TO DO - Comb through the entries for "state" and pull out each line that holds it.

MATERIALS PROVIDED -
# # # # # # #

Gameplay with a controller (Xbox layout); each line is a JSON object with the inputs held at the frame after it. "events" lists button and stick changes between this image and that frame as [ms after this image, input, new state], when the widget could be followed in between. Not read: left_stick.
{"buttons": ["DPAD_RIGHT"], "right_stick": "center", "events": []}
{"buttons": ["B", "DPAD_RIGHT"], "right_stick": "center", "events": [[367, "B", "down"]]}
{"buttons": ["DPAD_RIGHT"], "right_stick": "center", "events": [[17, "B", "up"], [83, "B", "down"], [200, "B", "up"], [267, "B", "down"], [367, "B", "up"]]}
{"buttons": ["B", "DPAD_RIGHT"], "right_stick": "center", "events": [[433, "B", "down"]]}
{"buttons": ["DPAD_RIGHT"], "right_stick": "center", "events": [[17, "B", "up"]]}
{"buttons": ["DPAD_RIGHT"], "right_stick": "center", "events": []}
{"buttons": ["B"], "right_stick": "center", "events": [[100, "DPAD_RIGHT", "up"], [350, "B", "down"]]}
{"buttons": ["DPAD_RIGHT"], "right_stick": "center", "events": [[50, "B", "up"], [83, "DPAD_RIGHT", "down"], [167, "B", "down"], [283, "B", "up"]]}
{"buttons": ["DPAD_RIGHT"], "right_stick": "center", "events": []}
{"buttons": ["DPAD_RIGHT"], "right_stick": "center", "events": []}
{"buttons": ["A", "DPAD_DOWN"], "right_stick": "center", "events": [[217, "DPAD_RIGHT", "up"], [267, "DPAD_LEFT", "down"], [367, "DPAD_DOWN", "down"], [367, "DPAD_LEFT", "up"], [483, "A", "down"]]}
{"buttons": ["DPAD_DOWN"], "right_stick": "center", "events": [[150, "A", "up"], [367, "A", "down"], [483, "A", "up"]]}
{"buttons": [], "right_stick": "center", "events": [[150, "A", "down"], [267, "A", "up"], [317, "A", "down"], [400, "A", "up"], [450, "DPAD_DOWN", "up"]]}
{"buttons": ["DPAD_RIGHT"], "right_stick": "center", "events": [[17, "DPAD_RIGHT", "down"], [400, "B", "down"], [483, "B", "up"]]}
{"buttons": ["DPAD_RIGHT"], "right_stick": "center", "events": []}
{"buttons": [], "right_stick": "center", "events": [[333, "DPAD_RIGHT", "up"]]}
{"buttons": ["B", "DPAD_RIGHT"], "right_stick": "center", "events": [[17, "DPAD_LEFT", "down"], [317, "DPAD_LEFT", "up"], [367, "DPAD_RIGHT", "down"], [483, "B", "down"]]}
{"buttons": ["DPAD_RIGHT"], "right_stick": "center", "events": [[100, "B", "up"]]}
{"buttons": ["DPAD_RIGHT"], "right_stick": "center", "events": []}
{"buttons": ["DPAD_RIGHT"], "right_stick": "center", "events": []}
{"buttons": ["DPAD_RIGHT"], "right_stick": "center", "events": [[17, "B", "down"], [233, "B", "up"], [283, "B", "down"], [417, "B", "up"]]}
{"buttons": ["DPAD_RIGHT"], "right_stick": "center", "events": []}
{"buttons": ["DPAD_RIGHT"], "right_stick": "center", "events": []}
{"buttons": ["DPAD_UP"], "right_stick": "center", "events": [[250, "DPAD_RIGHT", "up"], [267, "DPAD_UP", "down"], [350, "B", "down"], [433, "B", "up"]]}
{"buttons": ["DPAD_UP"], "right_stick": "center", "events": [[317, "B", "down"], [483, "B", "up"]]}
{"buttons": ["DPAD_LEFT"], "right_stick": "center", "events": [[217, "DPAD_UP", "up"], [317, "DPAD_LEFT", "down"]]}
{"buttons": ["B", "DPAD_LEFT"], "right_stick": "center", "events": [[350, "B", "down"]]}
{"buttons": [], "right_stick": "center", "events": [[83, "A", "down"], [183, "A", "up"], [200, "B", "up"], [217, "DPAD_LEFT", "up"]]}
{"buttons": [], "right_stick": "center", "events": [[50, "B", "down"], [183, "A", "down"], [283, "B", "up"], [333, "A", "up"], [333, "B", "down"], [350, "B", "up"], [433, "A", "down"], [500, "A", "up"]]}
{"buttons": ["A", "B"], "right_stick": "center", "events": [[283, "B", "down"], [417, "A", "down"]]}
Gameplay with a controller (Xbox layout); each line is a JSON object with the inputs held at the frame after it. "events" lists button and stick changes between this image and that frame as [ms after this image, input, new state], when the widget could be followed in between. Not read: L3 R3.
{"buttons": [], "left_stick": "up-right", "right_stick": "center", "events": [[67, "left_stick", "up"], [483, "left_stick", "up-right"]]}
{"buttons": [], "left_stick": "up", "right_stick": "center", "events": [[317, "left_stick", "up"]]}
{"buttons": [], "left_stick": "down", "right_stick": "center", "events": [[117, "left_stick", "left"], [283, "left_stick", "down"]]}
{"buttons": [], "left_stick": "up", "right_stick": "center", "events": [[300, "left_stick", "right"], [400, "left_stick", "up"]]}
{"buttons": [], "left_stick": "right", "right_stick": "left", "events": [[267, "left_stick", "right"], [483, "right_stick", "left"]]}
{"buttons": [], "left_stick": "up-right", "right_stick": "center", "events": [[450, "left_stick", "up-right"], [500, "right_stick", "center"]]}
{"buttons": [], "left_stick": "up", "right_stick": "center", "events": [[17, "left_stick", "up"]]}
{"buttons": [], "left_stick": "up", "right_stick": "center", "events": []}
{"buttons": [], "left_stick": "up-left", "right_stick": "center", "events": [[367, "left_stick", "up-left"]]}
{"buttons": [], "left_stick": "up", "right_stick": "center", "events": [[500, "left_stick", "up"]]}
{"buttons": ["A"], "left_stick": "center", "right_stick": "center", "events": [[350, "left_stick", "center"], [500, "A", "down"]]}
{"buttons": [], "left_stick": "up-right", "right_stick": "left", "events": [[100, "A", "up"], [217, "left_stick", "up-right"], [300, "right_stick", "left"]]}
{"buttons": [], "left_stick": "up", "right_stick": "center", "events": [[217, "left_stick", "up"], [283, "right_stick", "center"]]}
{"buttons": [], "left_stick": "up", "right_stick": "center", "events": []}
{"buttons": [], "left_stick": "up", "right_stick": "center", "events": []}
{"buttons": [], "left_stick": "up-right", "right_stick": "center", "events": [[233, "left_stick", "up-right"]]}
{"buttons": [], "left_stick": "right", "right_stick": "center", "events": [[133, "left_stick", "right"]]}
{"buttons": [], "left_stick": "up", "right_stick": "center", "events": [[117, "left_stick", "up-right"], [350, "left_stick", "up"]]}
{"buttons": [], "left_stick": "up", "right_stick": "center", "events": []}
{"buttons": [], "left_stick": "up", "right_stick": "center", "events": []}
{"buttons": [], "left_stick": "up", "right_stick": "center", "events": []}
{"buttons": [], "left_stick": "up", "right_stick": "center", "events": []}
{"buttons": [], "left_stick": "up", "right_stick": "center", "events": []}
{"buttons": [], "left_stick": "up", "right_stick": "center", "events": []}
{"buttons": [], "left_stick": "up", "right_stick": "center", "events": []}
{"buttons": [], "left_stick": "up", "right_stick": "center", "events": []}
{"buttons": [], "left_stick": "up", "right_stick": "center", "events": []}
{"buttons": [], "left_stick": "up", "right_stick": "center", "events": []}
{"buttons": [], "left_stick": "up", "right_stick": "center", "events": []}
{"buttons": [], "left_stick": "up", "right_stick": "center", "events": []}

# # # # # # #

RESPONSE BELOW -
Gameplay with a controller (Xbox layout); each line is a JSON object with the inputs held at the frame after it. "events" lists button and stick changes between this image and that frame as [ms after this image, input, new state], when the widget could be followed in between. Not read: left_stick.
Gameplay with a controller (Xbox layout); each line is a JSON object with the inputs held at the frame after it. "events" lists button and stick changes between this image and that frame as [ms after this image, input, new state], when the widget could be followed in between. Not read: L3 R3.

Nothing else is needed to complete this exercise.